Re: A fix for the F3 /var/log bug...



On Thu, May 29, 2003 at 02:44:59PM -0400, Alfie Costa (backup address) wrote:
> On 29 May 2003, at 0:09, Pavel Roskin <proski gnu org> wrote:
> > I believe double hash used in the patch is non-portable.
> 
> I only use Linux, so all I know for sure is that double hash works on Debian, 
> (ash, dash, bash, etc.), and judging by the 'ash/dash' man page, '##' (as 
> adopted from the Korn shell), now seems to be POSIX compliant...
> 
>                                                               The current ver-
>      sion of sh is in the process of being changed to conform with the POSIX
>      1003.2 and 1003.2a specifications for the shell.  [...]

>      We expect POSIX conformance by the time 4.4 BSD is released.
>
according to the unix history graph
(http://www.levenez.com/unix/history.html) this sentence must be at
least ten years old. ergo i would not bet on the accuracy of the rest of
the paragraph or other standards-related claims in this page.

> Could some kind SunOS or HP-UX user please test this code?
> 
> 	x=QuousqueTandemAbutere
> 	echo ${x##Quousque}
> 
/bin/sh on solaris 8: bad substitution
bye bye ...

On Thu, May 29, 2003 at 04:00:56PM -0400, Alfie Costa (backup address) wrote:
> On Thu, 29 May 2003 11:31, Oswald Buddenhagen wrote:
> > yep. it's [ double hashes ] a bash-ism (or a ksh-ism, fwiw). 
> It came from from Korn, but it's POSIX shell syntax now.
> 
the point is, that it does not matter whether it is posix-compliant ...
there are simply shells in active use that are non-posix.

> > other than that, i pretty much dislike this directory-based
> > special-casing. i think my suggestion with "file -z" (or equivalent)
> > is much cleaner. 
> [...]

> A 'file -z' clause wouldn't be locationally challenged, but it'd be slower.  
>
we are talking about viewing files here ... a .2 sec delay is not
exactly a catastrophe.

> In the meantime, for those who prefer the 'file -z' way, attached is
> the same patch, changed so it does it the 'file -z | grep' way.
>
this solution is sort of ... stupid ... :]

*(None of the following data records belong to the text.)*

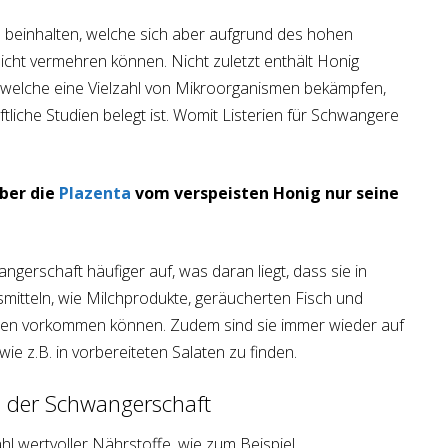
 beinhalten, welche sich aber aufgrund des hohen
icht vermehren können. Nicht zuletzt enthält Honig
, welche eine Vielzahl von Mikroorganismen bekämpfen,
tliche Studien belegt ist. Womit Listerien für Schwangere
über die
Plazenta
vom verspeisten Honig nur seine
angerschaft häufiger auf, was daran liegt, dass sie in
mitteln, wie Milchprodukte, geräucherten Fisch und
en vorkommen können. Zudem sind sie immer wieder auf
wie z.B. in vorbereiteten Salaten zu finden.
n der Schwangerschaft
ahl wertvoller Nährstoffe, wie zum Beispiel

as mc does not automatically call file -z (or uncompresses the file
itself), i created the wrapper /usr/local/bin/file:

----------------------------
#! /bin/sh
/usr/bin/file -z "$@"
echo "Warning: -z switch implicitly used"
----------------------------

in mc.ext i have these:

--------------------------------
[here comes the .me & .ms stuff]

# Manual page - compressed
type/^(ASCII )?troff.*gzip compressed
        Open=gzip -dc %f | nroff  -Tlatin1 -mandoc | sensible-pager
        View=%view{ascii,nroff} gzip -dc %f | nroff  -Tlatin1 -mandoc

type/^(ASCII )?troff.*bzip compressed
        Open=bzip -dc %f | nroff  -Tlatin1 -mandoc | sensible-pager
        View=%view{ascii,nroff} bzip -dc %f | nroff  -Tlatin1 -mandoc

type/^(ASCII )?troff.*bzip2 compressed
        Open=bzip2 -dc %f | nroff  -Tlatin1 -mandoc | sensible-pager
        View=%view{ascii,nroff} bzip2 -dc %f | nroff  -Tlatin1 -mandoc

# Manual page
type/^(ASCII )?troff
        Open=nroff  -Tlatin1 -mandoc %f | sensible-pager
        View=%view{ascii,nroff} nroff  -Tlatin1 -mandoc %f

[... and here comes the video and image stuff. at least on my box]
--------------

the type/ query prolly does not even cost anything, as the info-page
pattern already calls file and i suppose mc caches the result.
of course file -z is slower than pure file, but we are talking about
uncompressing a few (hundred) bytes ...

greetings

-- 
Hi! I'm a .signature virus! Copy me into your ~/.signature, please!